Research Fortnight 3 Dec 2008

View from the Top

When will the STFC get it right?

Bob Cywinski

Criticising the Science and Technology Facilities Council has become something of a national pastime, deservedly so, and now a new storm is starting to break over the beleaguered behemoth. This row is particularly significant as it is brewing in the STFC's usually mild-mannered, loyal and generally well-served neutron-scattering community-and I write from first hand experience.

Our large and scientifically diverse community exploits STFC's excellent neutron facilities at the Institut Laue Langevin, in Grenoble, and ISIS at the Rutherford Appleton Laboratory to support studies that lead the world in the structure and dynamics of materials. More to the point, we would very much like to negotiate a UK role in the construction and use of Europe's next generation neutron facility, the European Spallation Source. Unfortunately, the STFC has seemed equally keen to discourage participation in the ESS, even to the point of misrepresenting to its own Council our views on participation in the project. Two weeks ago, at a public meeting, they promised to make amends, but we still don't know what's going on (see RF 19/11/08, p1).

The STFC's reluctance to entertain, let alone promote, participation in the construction of ESS is not a surprise. Although the STFC's forerunner, the Council for the Central Laboratory of the Research Councils, strongly championed ESS for a decade until 2002, there has been little, if any, meaningful dialogue on the project since.

In 2003, bowing to direct pressure from UK advocates of ESS, the then science minister, David Sainsbury, instigated an open and transparent ministerial review of UK neutron strategy. The review concluded that, alongside enhanced investment in ILL and ISIS, the UK would indeed require access to a next generation neutron facility within 15 years, and that the UK should take the initiative in European discussions on such a facility. It also concluded that plans for an upgrade to ISIS, from kilowatt to megawatt generating capacity, should be deferred until a decision had been made on ESS.

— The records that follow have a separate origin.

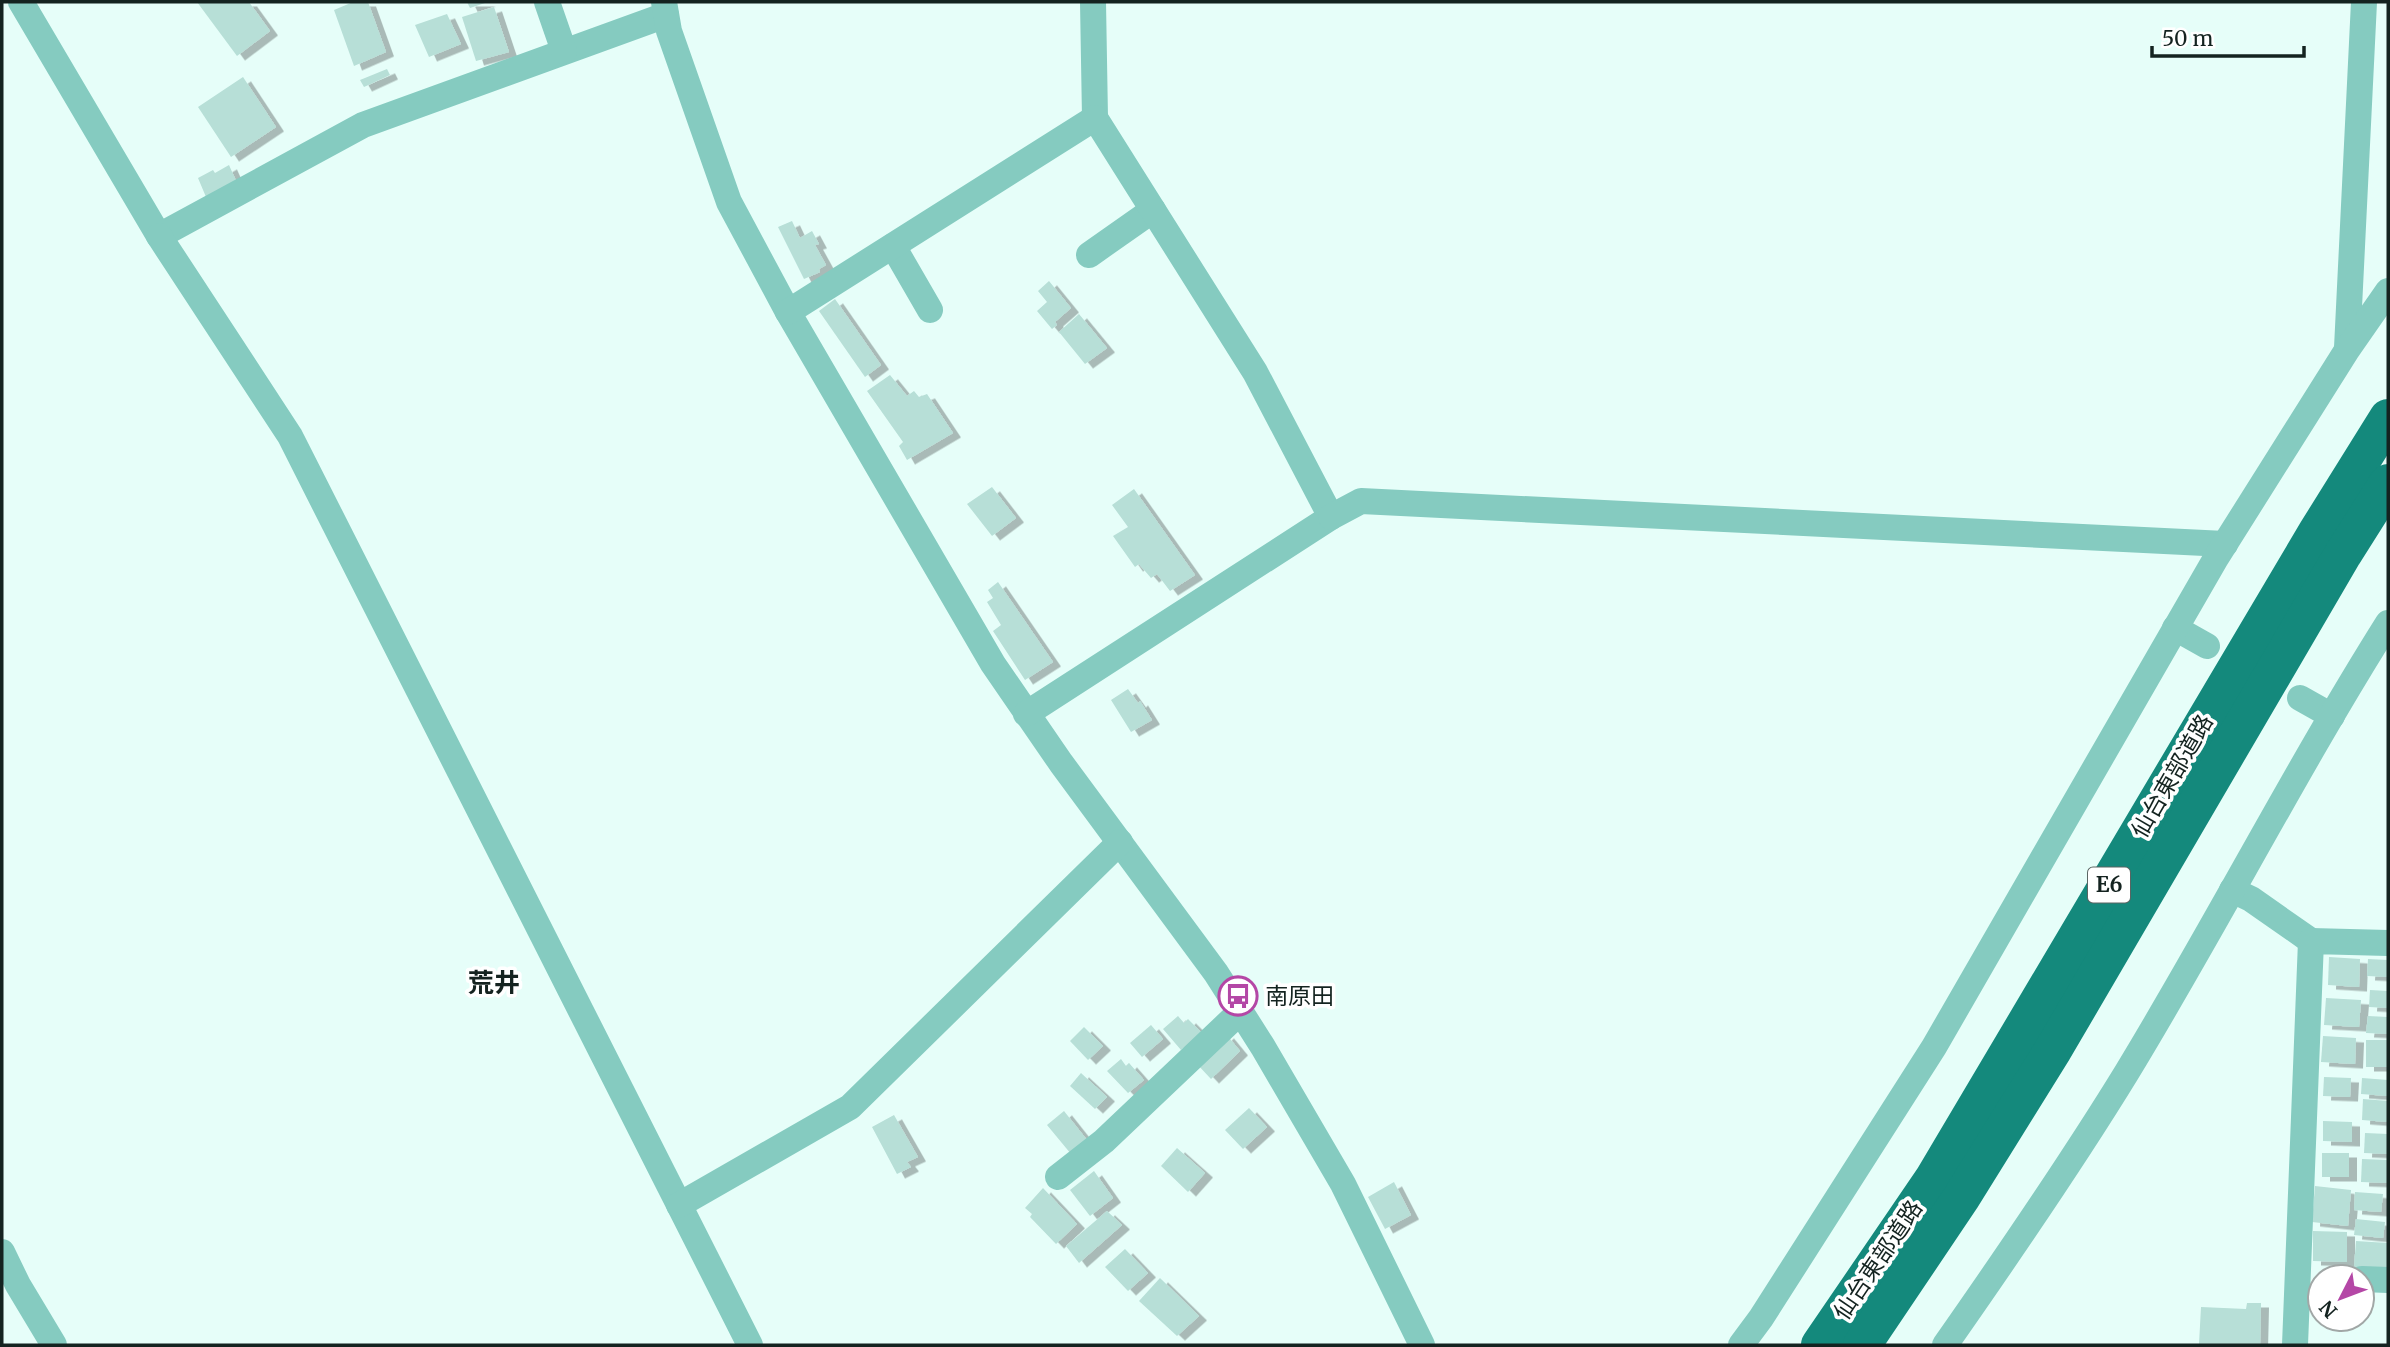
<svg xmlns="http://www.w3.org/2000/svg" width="2390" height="1347" font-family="Merriweather,'Noto Sans JP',serif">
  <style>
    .building { fill: #b7dfd7; filter: url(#shadow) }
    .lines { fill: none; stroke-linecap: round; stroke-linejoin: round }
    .minor { stroke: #85cbc0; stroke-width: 26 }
    .highway { stroke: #14897c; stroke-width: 38 }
    .labels { text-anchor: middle; stroke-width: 7; stroke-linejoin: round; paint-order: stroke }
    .shield { fill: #fff; stroke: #5a6563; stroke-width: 2 }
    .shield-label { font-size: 21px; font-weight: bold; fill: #142320 }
    .street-label { font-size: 23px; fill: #142320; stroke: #fff }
    .poi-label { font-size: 23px; fill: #142320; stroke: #fff; text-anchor: start }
    .quarter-label { font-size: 26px; font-weight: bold; fill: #142320; stroke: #fff }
  </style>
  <defs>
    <filter id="shadow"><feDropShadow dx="8" dy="4.5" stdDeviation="0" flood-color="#0004"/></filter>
  </defs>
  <rect width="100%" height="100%" fill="#e6fef9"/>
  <g class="building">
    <path d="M197 2H249L270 31 237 56Z"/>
    <path d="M353 2H368L386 52 354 66 334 10Z"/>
    <path d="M467 2H488L470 8Z"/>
    <path d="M494 7 509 52 476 61 462 17Z"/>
    <path d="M447 14 461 44 429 57 415 25Z"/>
    <path d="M387 69 390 75 364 87 360 80Z"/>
    <path d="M243 77 276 127 231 157 198 107Z"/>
    <path d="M229 165 237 183 206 197 198 178 213 170 215 173Z"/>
    <path d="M792 221 800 238 812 231 819 244 815 245 826 265 819 269 820 272 804 279 778 227Z"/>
    <path d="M1049 281 1071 308 1055 322 1057 325 1052 329 1037 311 1047 302 1038 291Z"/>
    <path d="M835 299 881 365 865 377 819 311Z"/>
    <path d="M1079 314 1107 348 1085 364 1059 332Z"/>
    <path d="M890 375 907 396 914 391 919 397 927 394 953 433 907 460 899 446 903 442 867 391Z"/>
    <path d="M992 487 1016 518 992 536 967 504Z"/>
    <path d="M1134 489 1195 575 1170 591 1157 574 1151 578 1139 564 1135 567 1113 536 1128 527 1112 505Z"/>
    <path d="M998 582 1053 662 1025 680 993 631 1001 625 987 602 993 598 988 590Z"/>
    <path d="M1128 689 1138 703 1140 701 1152 720 1131 732 1111 700Z"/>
    <path d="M2329 957 2360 959 2359 987 2328 985Z"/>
    <path d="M2368 959 2388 960V977L2367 976Z"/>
    <path d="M2370 990 2388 991V1008L2369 1007Z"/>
    <path d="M2326 998 2361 1000 2359 1027 2324 1025Z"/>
    <path d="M1178 1016 1184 1023 1188 1019 1201 1032 1181 1050 1163 1029Z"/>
    <path d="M2368 1016 2388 1017V1034L2366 1033Z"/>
    <path d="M1151 1025 1163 1039 1142 1057 1130 1043Z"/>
    <path d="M1084 1027 1103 1046 1088 1060 1070 1041Z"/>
    <path d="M1226 1034 1240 1051 1211 1079 1196 1063Z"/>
    <path d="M2323 1036 2356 1038 2355 1064 2321 1062Z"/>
    <rect x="2366" y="1040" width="22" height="27"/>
    <path d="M1121 1059 1126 1066 1129 1063 1144 1080 1128 1093 1107 1071Z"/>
    <path d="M1081 1073 1107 1097 1095 1109 1070 1086Z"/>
    <path d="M2324 1077 2351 1078 2350 1097 2323 1096Z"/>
    <path d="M2362 1078 2388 1080V1096L2361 1094Z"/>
    <path d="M2363 1099 2388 1101V1122L2362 1120Z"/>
    <path d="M1249 1108 1267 1127 1243 1149 1225 1130Z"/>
    <path d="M1064 1111 1087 1140 1071 1154 1047 1125Z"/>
    <path d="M894 1115 918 1157 907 1162 911 1167 897 1174 872 1127Z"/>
    <path d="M2323 1121 2352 1122V1142L2323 1141Z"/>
    <path d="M2365 1133 2388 1134V1154L2364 1153Z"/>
    <path d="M1177 1148 1205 1173 1188 1192 1161 1166Z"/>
    <rect x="2322" y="1153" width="27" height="24"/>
    <path d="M2362 1159 2388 1160V1183L2361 1182Z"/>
    <path d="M1094 1171 1113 1198 1090 1216 1070 1190Z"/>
    <path d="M1394 1182 1411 1215 1385 1229 1368 1197Z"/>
    <path d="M2315 1186 2351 1190 2348 1226 2312 1222Z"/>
    <path d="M1043 1188 1077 1224 1056 1244 1030 1217 1032 1214 1025 1208Z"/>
    <path d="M2355 1192 2383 1194 2381 1212 2354 1210Z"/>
    <path d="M1107 1211 1122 1225 1079 1263 1066 1246Z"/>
    <path d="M2356 1219 2385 1222 2383 1238 2354 1235Z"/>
    <path d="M2313 1231 2347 1232V1262L2313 1261Z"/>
    <path d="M2356 1241 2388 1243V1271L2354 1268Z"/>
    <path d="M1125 1249 1148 1273 1128 1291 1105 1267Z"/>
    <path d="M1160 1278 1199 1316 1177 1336 1139 1301Z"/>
    <path d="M2247 1303H2261L2260 1345 2199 1344 2201 1307 2246 1309Z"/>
  </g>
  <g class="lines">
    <g class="minor">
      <path d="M21 2 159 236 363 125 666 15"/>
      <path d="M547 2 564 51"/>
      <path d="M664 2 669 31 729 202 788 312 993 664 1061 763 1216 973 1263 1047 1343 1184 1422 1345"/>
      <path d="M1093 2 1095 118"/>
      <path d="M159 236 290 436 750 1345"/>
      <path d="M893 246 930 310"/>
      <path d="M1089 255 1153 210"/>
      <path d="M788 312 1095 118 1255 372 1331 517 1026 714"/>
      <path d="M2347 348 2364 2"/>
      <path d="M1331 517 1361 501 2225 544"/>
      <path d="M2175 628 2207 646"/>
      <path d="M2300 698 2332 716"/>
      <path d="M2232 890 2251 899 2311 941"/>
      <path d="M1058 1177 1104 1141 1241 1011"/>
      <path d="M679 1205 850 1107 1120 842"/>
      <path d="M2 1252 18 1285 54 1345"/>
      <path d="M2362 1279 2388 1280"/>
      <path d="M1741 1345 1761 1318 1934 1047 2216 558 2347 350 2388 291"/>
      <path d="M1945 1345C2008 1255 2070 1165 2127 1072 2217 924 2296 769 2388 623"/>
      <path d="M2295 1345 2311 941 2388 943"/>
    </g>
    <g class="highway">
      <path d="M1820 1345 1934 1178 2317 532 2388 418"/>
      <path d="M1862 1345 1961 1198 2053 1050 2343 554 2388 483"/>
    </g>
  </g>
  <defs>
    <g id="bus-ring" transform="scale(2.0125)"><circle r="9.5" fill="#fff" stroke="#b447a6" stroke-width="1.5"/><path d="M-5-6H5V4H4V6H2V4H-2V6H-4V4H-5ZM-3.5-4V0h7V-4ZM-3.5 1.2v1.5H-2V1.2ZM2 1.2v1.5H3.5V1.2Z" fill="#b447a6"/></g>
  </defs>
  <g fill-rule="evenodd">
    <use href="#bus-ring" x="1238" y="996"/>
  </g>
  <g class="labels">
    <rect class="shield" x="2088" y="867.5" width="42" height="35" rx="5"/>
    <g class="shield-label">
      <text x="2109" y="892">E6</text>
    </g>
    <g class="street-label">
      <text transform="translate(2172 776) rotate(-60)" y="8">仙台東部道路</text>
      <text transform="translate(1878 1260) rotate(-56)" y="8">仙台東部道路</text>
    </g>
    <g class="poi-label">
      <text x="1265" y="1004">南原田</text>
    </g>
    <g class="quarter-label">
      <text x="494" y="992">荒井</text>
    </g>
  </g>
  <rect width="2390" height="1347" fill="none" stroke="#142320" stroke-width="7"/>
  <g transform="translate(2341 1298) rotate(228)"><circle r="33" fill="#ffffff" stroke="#a1a7a6" stroke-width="2"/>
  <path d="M0-5L12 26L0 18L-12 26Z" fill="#b447a6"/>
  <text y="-10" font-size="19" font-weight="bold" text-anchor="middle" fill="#142320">N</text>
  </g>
  <path d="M2152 46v10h152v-10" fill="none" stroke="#142320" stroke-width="3.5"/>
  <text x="2162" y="46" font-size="21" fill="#142320" stroke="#ffffff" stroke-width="5" paint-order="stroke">50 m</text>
</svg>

These conclusions were clearly not commensurate with either the CCLRC's, or the STFC's, corporate neutron strategy, as the review has been almost entirely ignored since its publication in late 2005.

One problem is that the STFC has its own, internally defined, agenda. It is a poorly kept secret that, despite the recommendations of the neutron review, the STFC continues to work on designs for potential MW upgrades to its own 240kW ISIS facility, in an effort to catch-up with the new MW class spallation sources in the US and Japan. How these upgrades might compare technically, scientifically or financially with the fully designed, green-field 5MW ESS is unclear, as there has been no open discussion of the STFC's plans. However, what several neutron beam experts suspect is that these plans constitute a new facility on the ISIS site, rather than an upgrade. Such a development programme would take ISIS out of the European neutron beam pool for many years, just as the US and Japanese facilities are ramping up to full power and developing upgrades of their own.

A second problem is that the STFC is in an extremely privileged position. Not only is the council the only body that advises the government on large scale science facilities, it can spend large proportions of its budget on its own facilities and research programmes, thereby, in many cases, inextricably linking its strategic and operational roles. So, you might expect an open consultation with its researchers to be at the heart of the STFC's decision-making processes. Instead, the council appoints its own advisers using less than transparent processes.

The Haldane Principle, established 90 years ago, was intended to place decisions on science funding firmly in the hands of researchers and out of the reach of political and administrative interference. Indeed, autonomous research councils were established to ensure that this principle was fully enshrined in UK science policy. It seems to me, however, that the STFC is in danger of flouting that principle [see RF 21/5/08, p18].

The STFC's neutron hand is now being forced by three increasingly impatient European sites competing to host ESS, each supported financially and politically by their national government. This pressure, thankfully, caused the STFC to call the hurriedly convened consultation meeting with neutron users a fortnight ago in preparation for a spate of European discussions on ESS over the next few weeks. However, many participants at the meeting are still awaiting the STFC's publication of the definitive statement of support for ESS, ILL and ISIS that they had demanded, and the assurance that this statement will be taken to the STFC Council, to the science minister, and thence to Europe.

The STFC is the international face of British science, and international perception of British researchers is to a large extent defined by the way that the STFC conducts itself in international collaborations and negotiations. So, it is in all our interests that the council puts its house in order. If it does so, the UK neutron community has a chance of regaining its place at the helm of a world leading project intended to ensure that the centre of gravity of excellence in neutron research, and the science and technology it supports, remains within Europe.

Bob Cywinski, who specialises in condensed matter physics, is university research professor in the School of Applied Sciences at the University of Huddersfield.